The startup, which works with India Infoline as a lending partner, has to date disbursed more than 25,000 loans with average ticket sizes of about Rs 52,000. Although banks may be keen on trying new technologies, several startups believe that integration with banks’ systems is extremely complex. Often, there are glitches in getting the nod from banks even after a customer is deemed credit worthy by a startup.
“The final decision is with the lender (not the startup). While in the first month of operations, we faced 20 per cent rejections (by banks), it has now come down to 10 per cent,” said Varadan of BillionLoans. “We need a critical number of lenders on the platform so that there are enough lenders to find a fit with different borrowers, based on their criteria.”
BillionLoans has partnered with Yes Bank and ICICI Bank as well as nonbanking financial companies Incred Finance and Vistaar Finance. Kissht and EarlySalary are following the NBFC model, lending on their own instead of partnering with a bank in a bid to have control over the entire lending process so they can guarantee faster processing of loans. “Working with other lending partners is not scalable because every month they put in some clauses, and because of their processes issuing money to customers in real-time becomes a challenge,” said Akshay Mehrotra, CEO at EarlySalary.

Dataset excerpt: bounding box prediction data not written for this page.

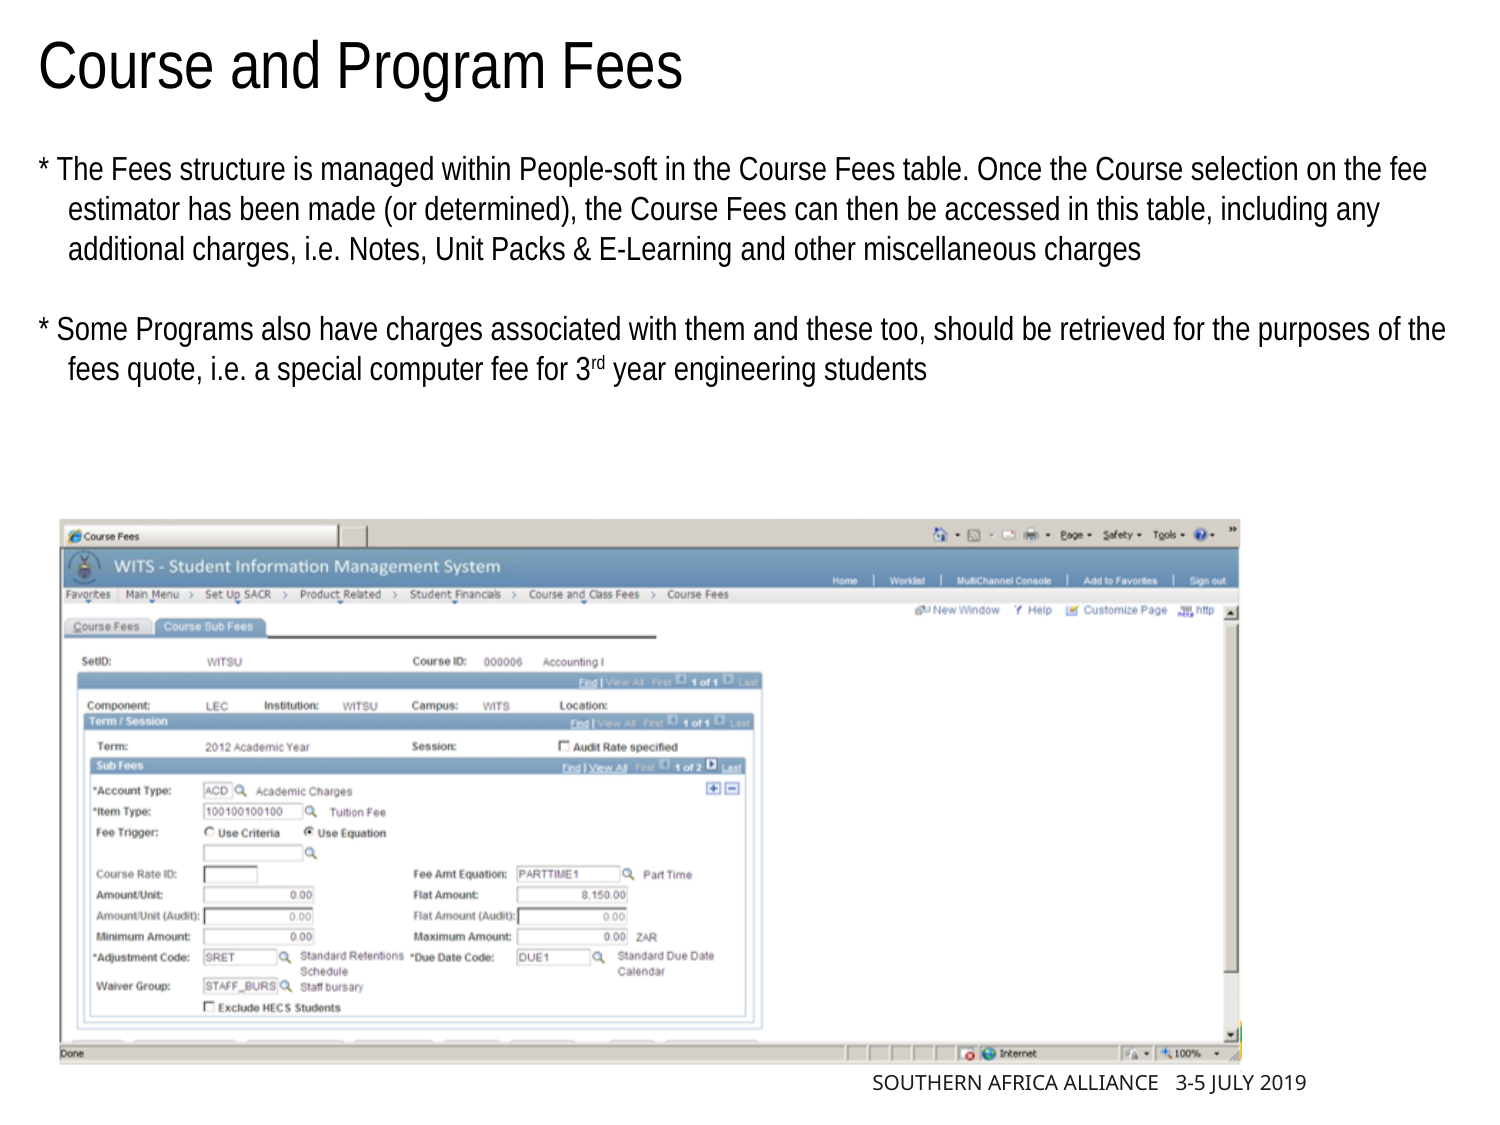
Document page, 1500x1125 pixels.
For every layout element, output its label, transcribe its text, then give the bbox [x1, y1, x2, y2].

footer southern Africa Alliance 3-5 July 2019 [595, 1061, 1322, 1107]
text_box Course and Program Fees * The Fees structure is managed within People-soft in the Course Fees table. Once the Course selection on the fee estimator has been made (or determined), the Course Fees can then be accessed in this table, including any additional charges, i.e. Notes, Unit Packs & E-Learning and other miscellaneous charges * Some Programs also have charges associated with them and these too, should be retrieved for the purposes of the fees quote, i.e. a special computer fee for 3rd year engineering students [23, 14, 1490, 395]
picture [54, 512, 1242, 1073]
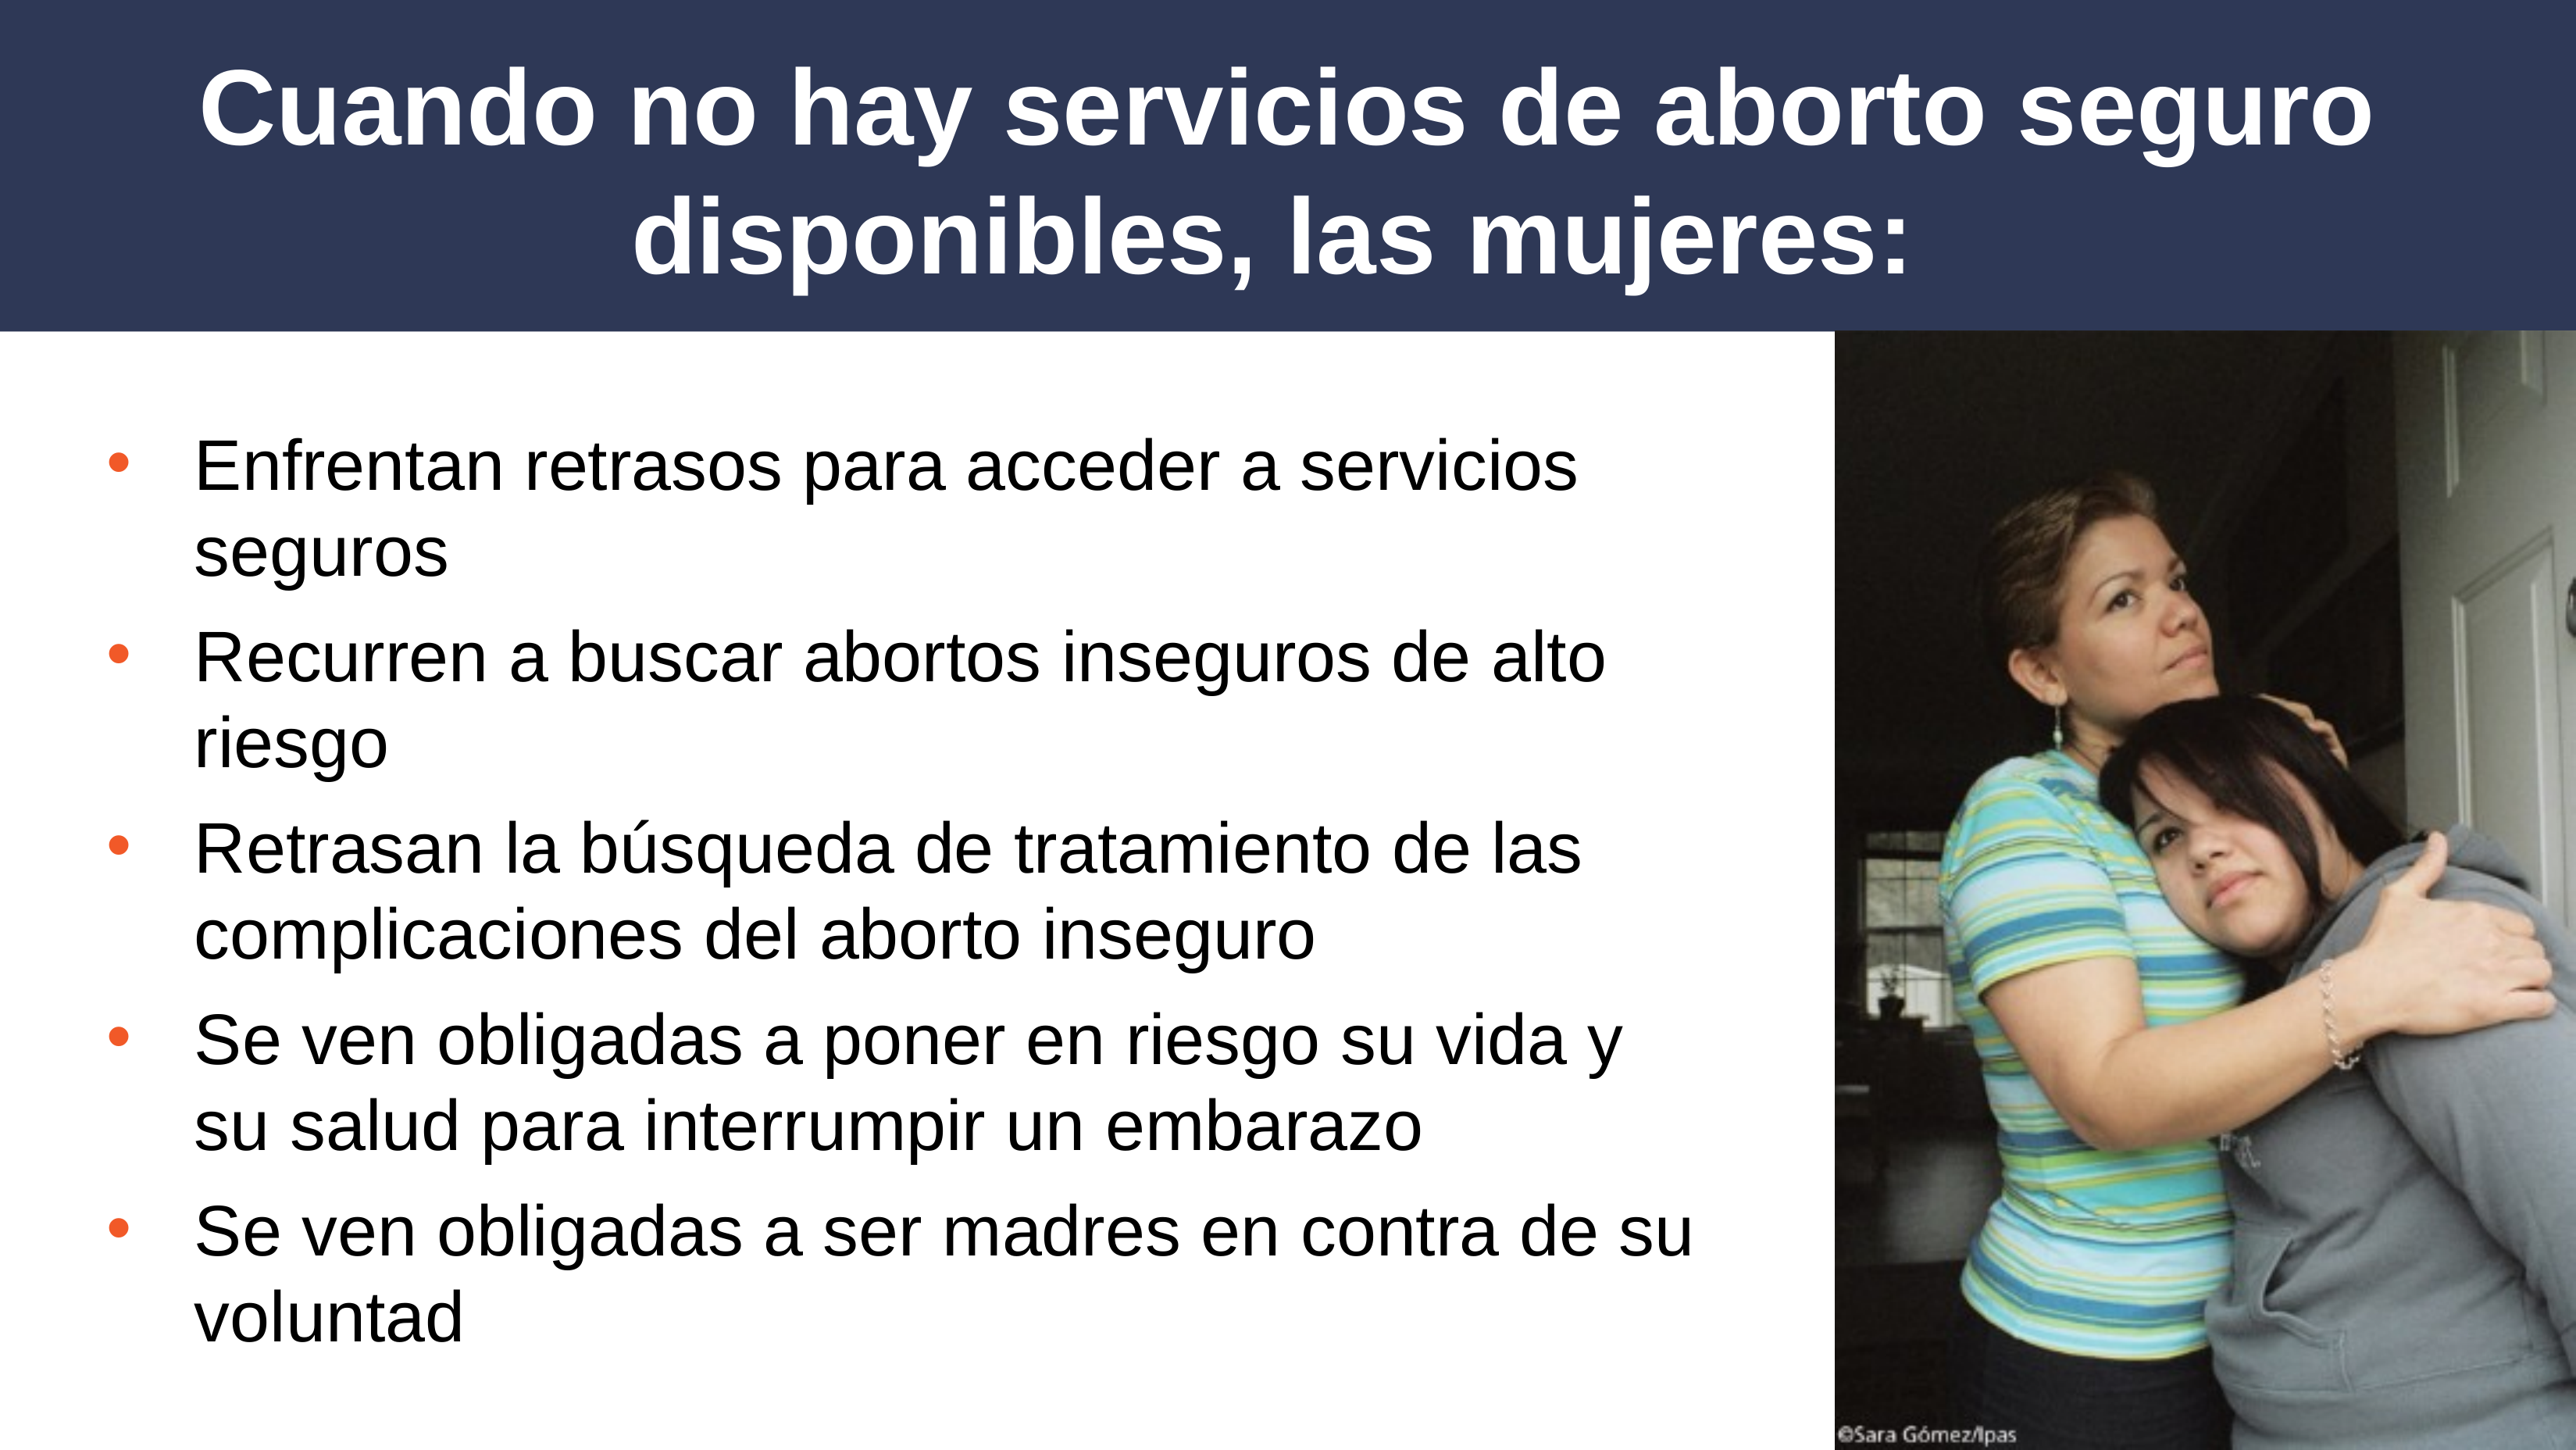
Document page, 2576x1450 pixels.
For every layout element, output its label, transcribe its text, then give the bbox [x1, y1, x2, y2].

picture [1835, 330, 2576, 1450]
list Enfrentan retrasos para acceder a servicios seguros Recurren a buscar abortos inseguros de alto riesgo Retrasan la búsqueda de tratamiento de las complicaciones del aborto inseguro Se ven obligadas a poner en riesgo su vida y su salud para interrumpir un embarazo Se ven obligadas a ser madres en contra de su voluntad [106, 413, 1708, 1361]
title Cuando no hay servicios de aborto seguro disponibles, las mujeres: [18, 37, 2557, 298]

At least 60 per cent of the startup’s customers are granted loans in under 10 minutes, he said. For young companies trying to go solo with the NBFC model, the biggest challenge is to continue raising a large quantum of debt. “You can leverage five times the equity raised, but it is difficult to get those multiples,” said Mehrotra, adding that EarlySalary has disbursed Rs 31 crore across 23,000 loans. The solution could be a combination of having enough cash on your books to lend while also tying up with banks and financial institutions, say experts.
“At least initially, a lot of growth will come from taking risks on your own balance sheet. When you are able to take risks on your own books, banks get more confidence in your ability to do the due diligence as compared to lead-generation platforms,” said Karan Mohla, executive director at IDG Ventures, an investor in EarlySalary.